Sa voix me ramena vers lui et je rompais sa prise sur mon poignet, allant jusqu'à m'éloigner de quelques pas. Secouant la tête de droite à gauche, je finis par m'asseoir de nouveau sur son lit. Choqué par mon propre comportement. J'étais devenue une autre. Je ne voyais pas d'autre explication. Comment pouvais-je avoir envie de sexe? C'était contre ma nature, Kylian avait raison. Enfin, Loukas. Avait-il autant changé que moi? Depuis tout ce temps, avait-il lui aussi des comportements que je ne reconnaîtrais pas ? Immobile, je me revoyais subir les assauts d'Andreas et les sous-entendus de Nikolaas. Les mains baladeuses d'hommes politiques et les murmures se voulant coquins… Alors, que rien ne pouvait me rendre désireuse. J'avais toujours été un extraterrestre face à ce sujet. Pour moi, il n'y avait rien d'intéressant avec les corps de qui que ce soit. Ni homme, ni femme. Les temps avaient changé, mais j'étais restée de marbre face à la sexualité. Alors, pourquoi m'étais ainsi collé contre ky… Loukas? J'étais malade, encore sous l'effet d'un quelconque poison du gouvernement? Leurs testes avaient finalement porté fruit? Je ne pouvais pas le croire… Juste, ne pas le croire.
Un visage plus jeune et plus âgé à la fois s’imposa à moi. Celui de Kyran, de ce gamin que j’avais rencontré et de l’adolescent qui avait peuplé mes journées et mes souvenirs de jeunesses. Avant de savoir notre parenté, avant de même m’en douter. Si j’avais été différente, aurais-je réagi comme je le faisais avec Kylian? Cette question me semblait légitime, maintenant que j’y réfléchissais. Plus légitime encore, lorsque je repensais au vide qu’il avait laissé dans ma vie. Étais-je celle qui passait à côté de tout en ne ressentant rien? Même cette chose qu’on appelait la douleur et qui semblait si déplaisante… Cette même chose que je semblais ressentir de plus en plus, valait-elle la peine d’être ressenti?

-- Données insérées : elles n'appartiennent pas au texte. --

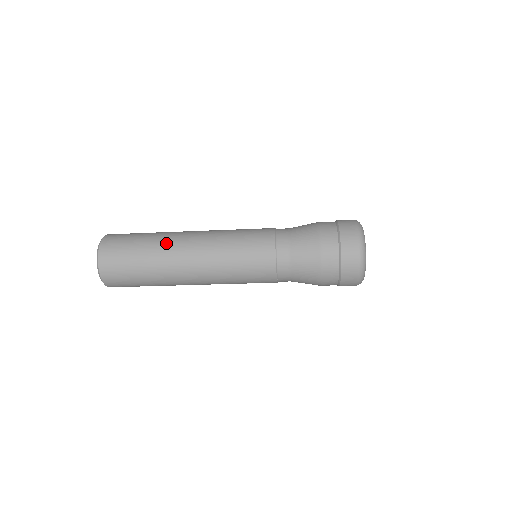
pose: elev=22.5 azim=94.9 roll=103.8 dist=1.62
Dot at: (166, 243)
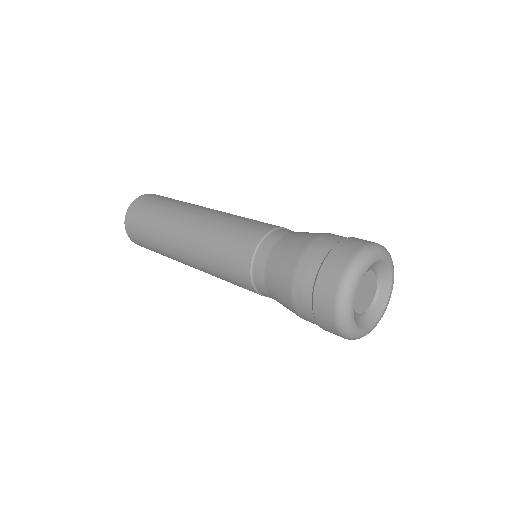
Dot at: (167, 252)
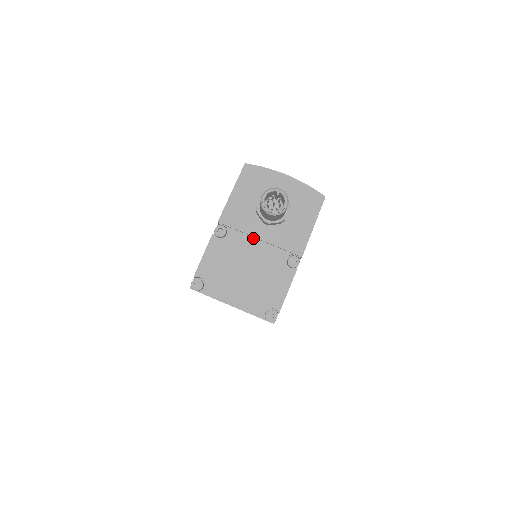
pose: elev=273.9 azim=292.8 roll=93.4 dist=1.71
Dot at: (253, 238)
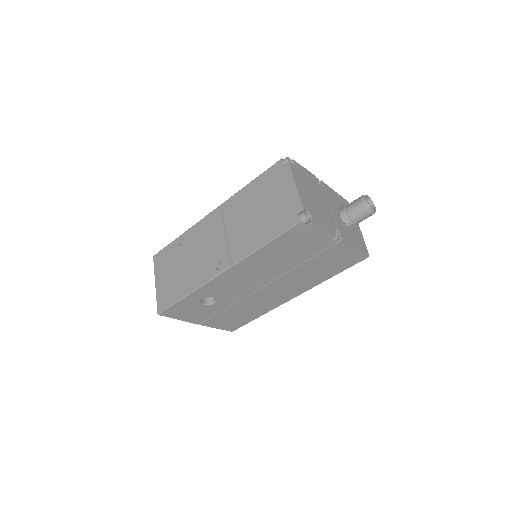
Dot at: (329, 204)
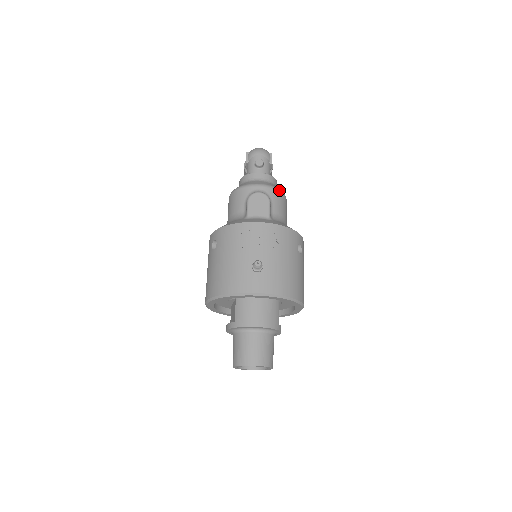
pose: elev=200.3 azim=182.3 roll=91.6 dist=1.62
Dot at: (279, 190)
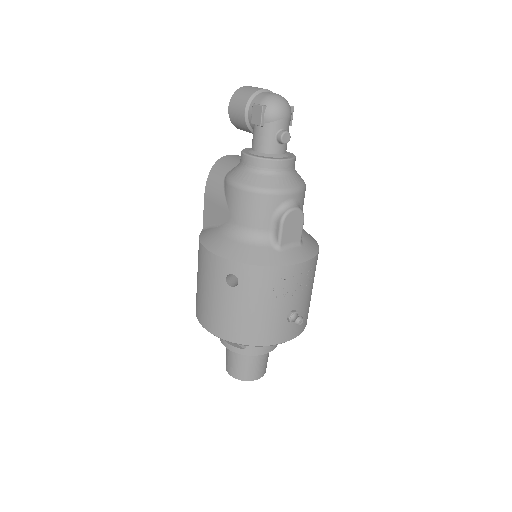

Me secouant de nouveau la tête, je relevais les yeux pour mieux observer l'homme que j'avais si ouvertement provoquer. Sa carrure, ses yeux… Ses bras… Tout. Mon cœur s'accéléra de nouveau et je sentis une rougeur s'insinuer sur mes joues. Pourtant, je n'étais pas gênée, pas même par ma propre nudité. Pourquoi lui avais-je offert de me prendre ainsi? Pour obtenir une tendresse? Comme les quelques-fois dans le passé ou je me sentais si désespéré? Non, ce n'était pas du tout la même chose. J'avais la ferme intuition que je ne subirais pas cet échange de la même façon. C'était voulu pour une fois. Je désirais qu'il s'occupe de moi, qu'il me caresse, qu'il soit mien quelques heures. Il me restait simplement à comprendre pourquoi lui. Après tout, je lui en voulais toujours autant qu'au cimetière. Enfin, différemment peut-être. J'étais quand même venue à lui de mon plein gré. Lui, Kylian. Un nom que je n'étais, définitivement, pas prête à me sortir de la tête.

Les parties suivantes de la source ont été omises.